### Selected extract
* * * * * * *

# Dusting flies with diatomaceous earth



## PumsAndThumbs (Jun 22, 2020)

I have heard of people doing this what’s your thoughts on dusting flies with a FOOD GRADE diatomaceous earth when making a new culture to kill any hitch hiking mites.


----------



## Broseph (Dec 5, 2011)

Diatomaceous earth (DE) kills bugs indiscriminately, including flies. In fact, back when I used gliders instead of apterous flies, I would transfer flies over a large bin of DE to kill any flies that tried to escape. Apterous flies are much easier to contain. 

Ed and Pumilo have described a method of decreasing the mite load using regular calcium dust because it helps knock the mites off the flies. I always dust my culture-starting flies and am careful to leave behind the dust (and hopefully most of the mites). NOTE: this is a scaled down and less effective version of Ed’s method, but works fine for standard mite loads and good culture conditions.

You’ll never completely eliminate culture mites. The idea is to minimize them.


----------



## PumsAndThumbs (Jun 22, 2020)

* * * * * * *

### Jobs
1) From the thread on dusting flies, reproduce the passage that opens with the words containing "Diatomaceous earth (DE)" and closes with "to minimize them.".
2) Answer the following from the thread on dusting flies with diatomaceous earth:
(a) What grade of diatomaceous earth does the opening post propose using?
(b) What kind of dust do Ed and Pumilo use to decrease the mite load?
(c) Over what did Broseph transfer flies when using gliders?

### Data records
* * * * * * *

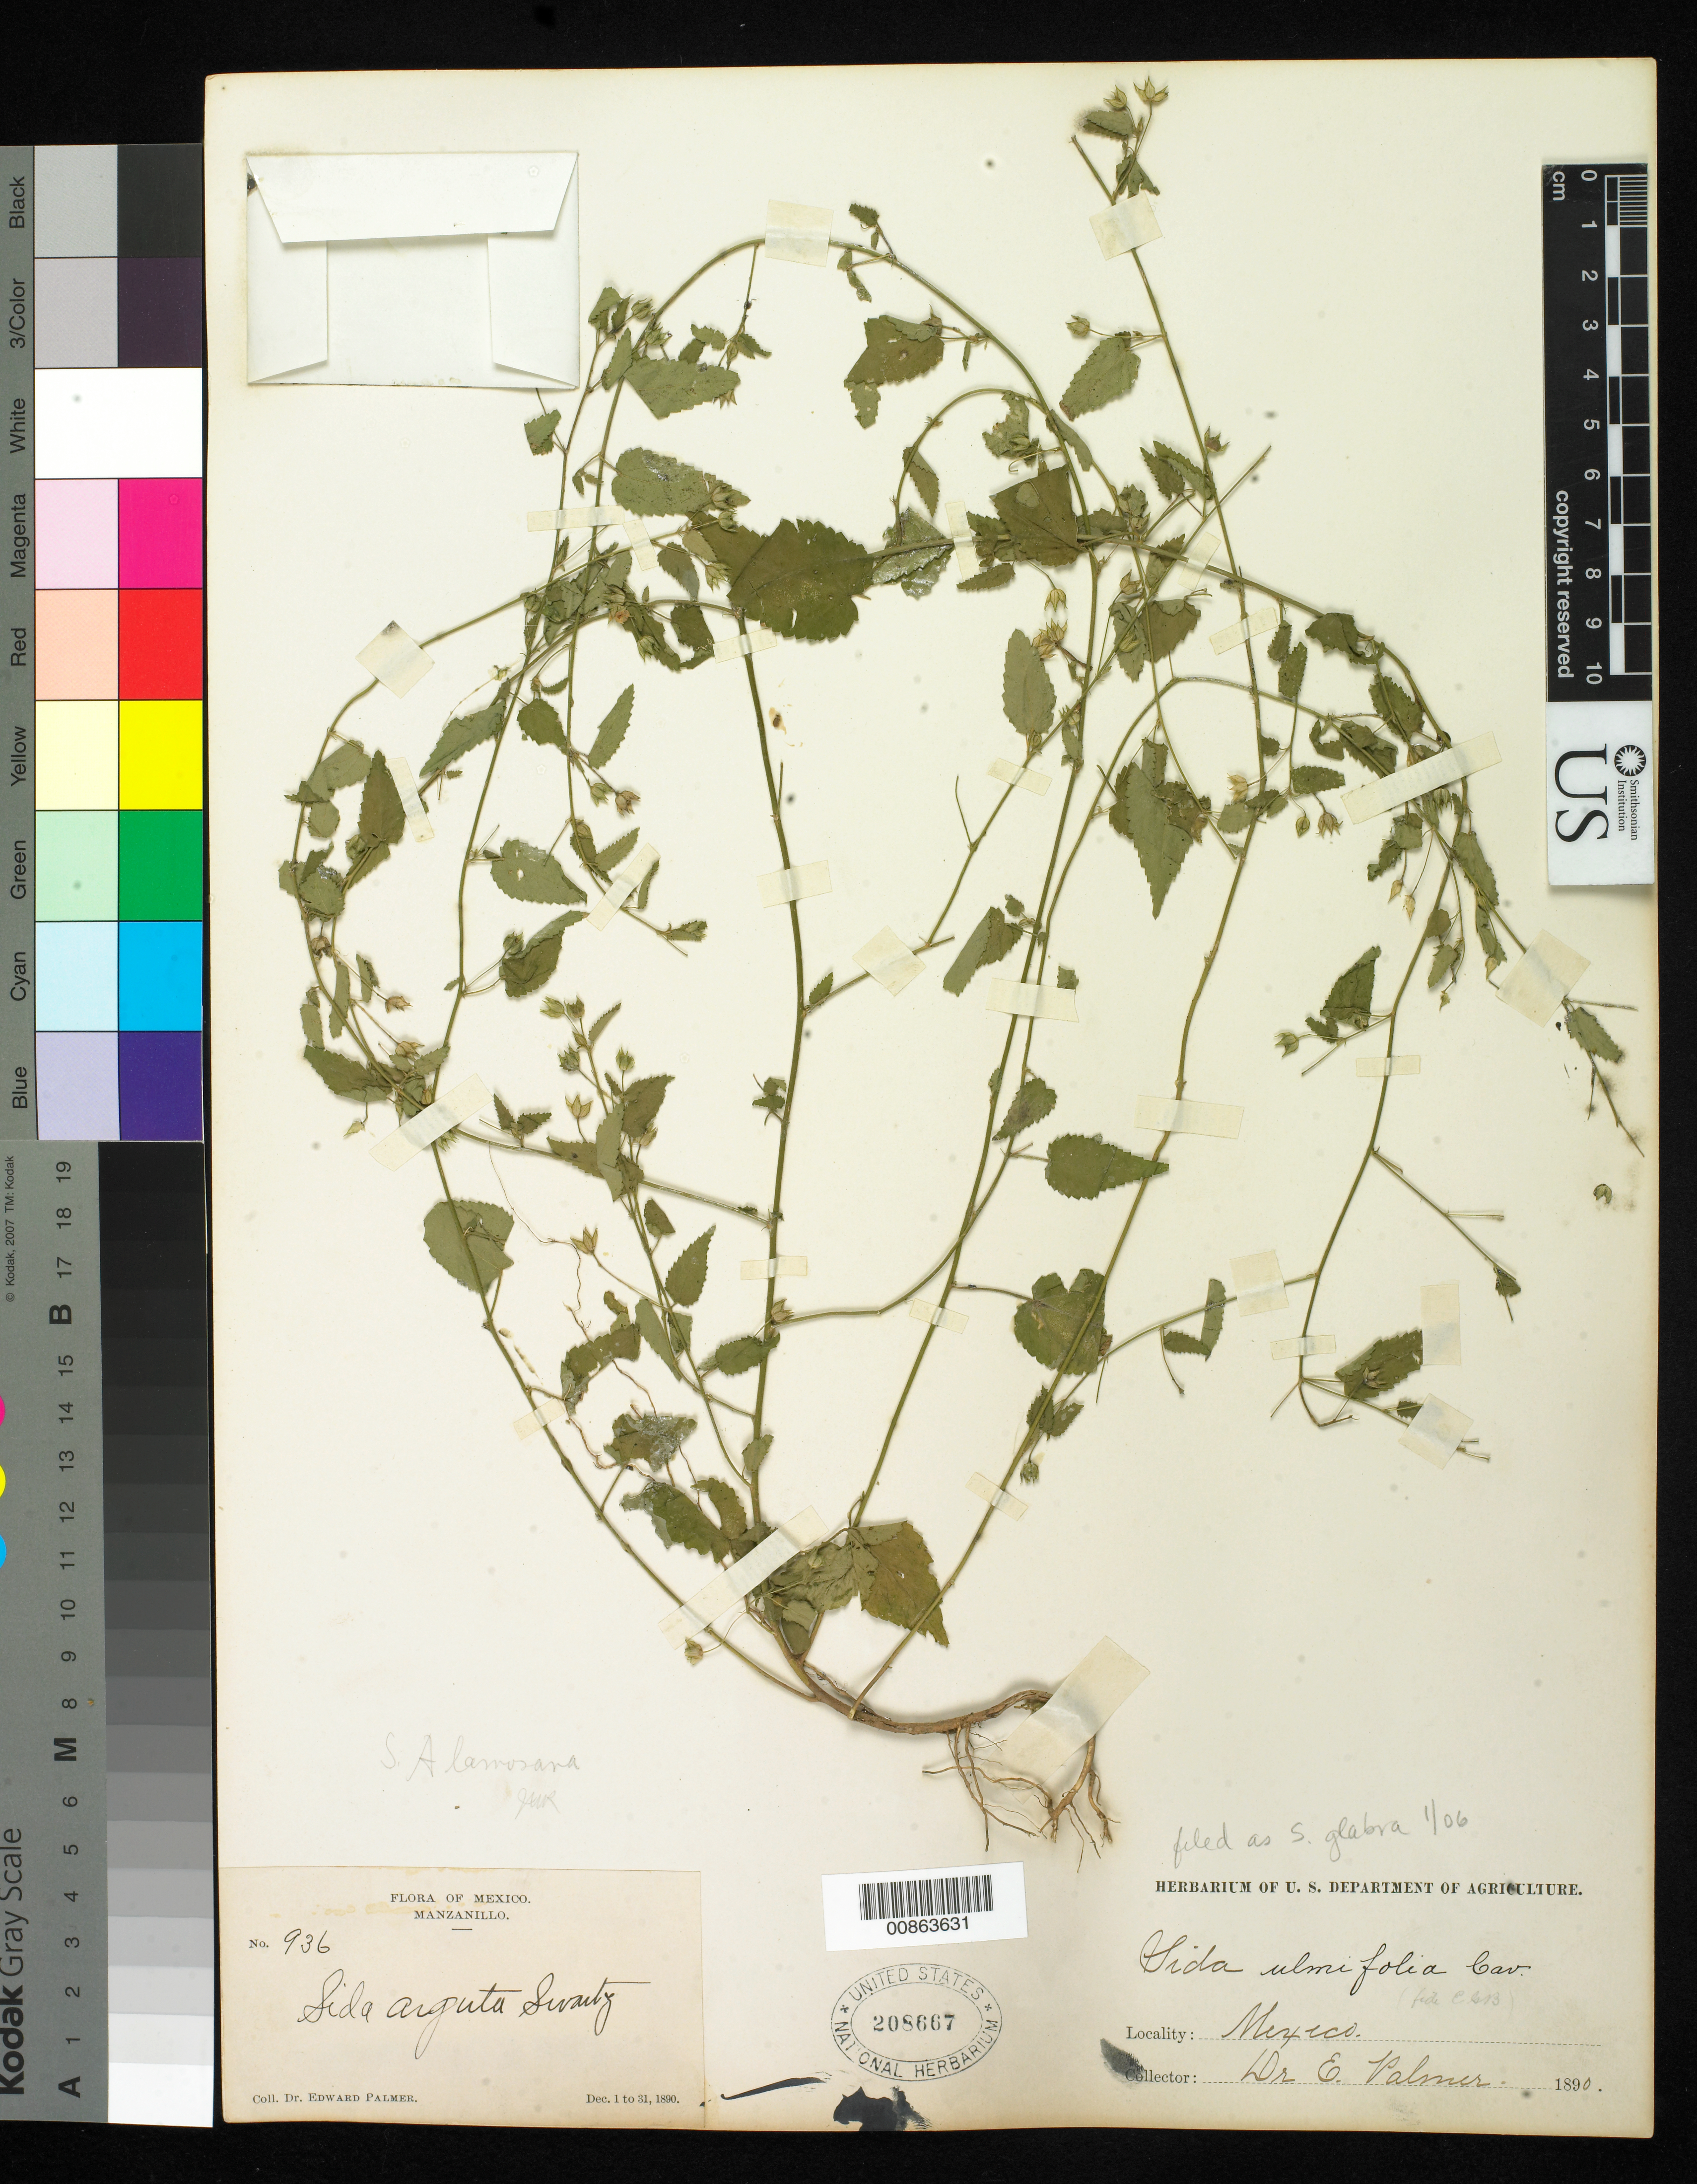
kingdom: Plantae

* * * * * * *

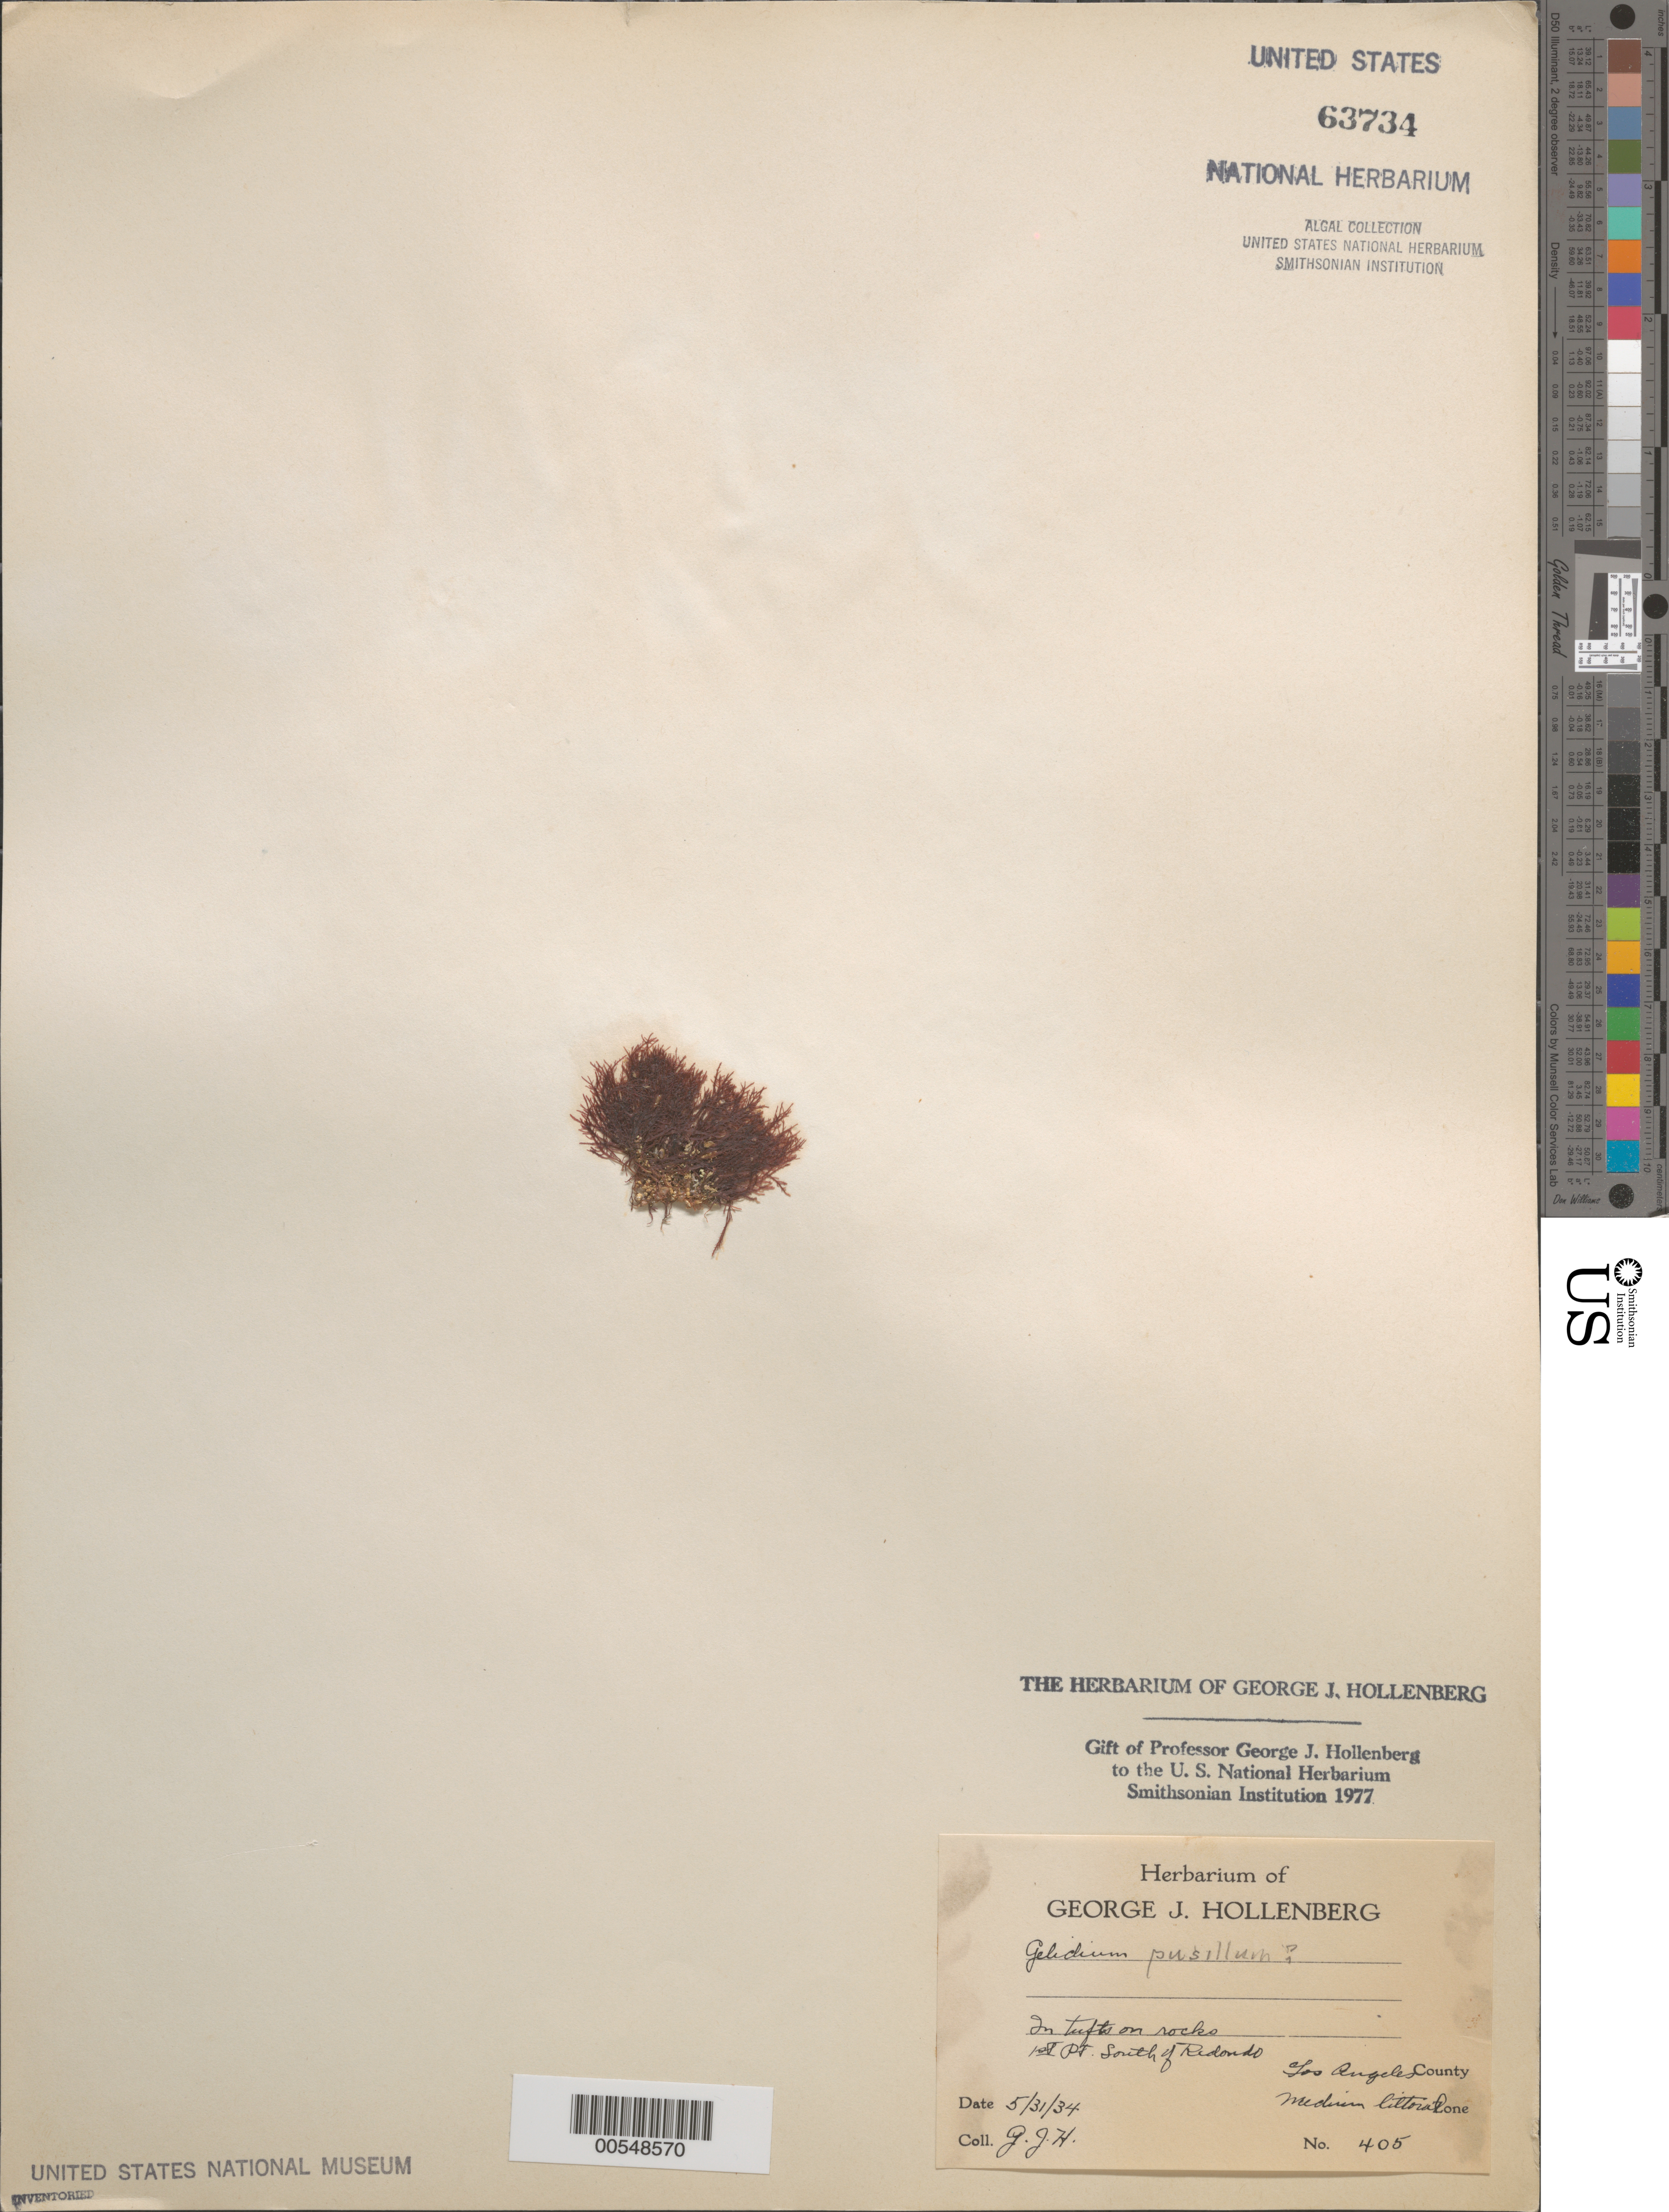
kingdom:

* * * * * * *

### Solutions to the tasks
1)
Diatomaceous earth (DE) kills bugs indiscriminately, including flies. In fact, back when I used gliders instead of apterous flies, I would transfer flies over a large bin of DE to kill any flies that tried to escape. Apterous flies are much easier to contain. 

Ed and Pumilo have described a method of decreasing the mite load using regular calcium dust because it helps knock the mites off the flies. I always dust my culture-starting flies and am careful to leave behind the dust (and hopefully most of the mites). NOTE: this is a scaled down and less effective version of Ed’s method, but works fine for standard mite loads and good culture conditions.

You’ll never completely eliminate culture mites. The idea is to minimize them.

2)
(a) Food grade.
(b) Regular calcium dust.
(c) A large bin of diatomaceous earth (DE).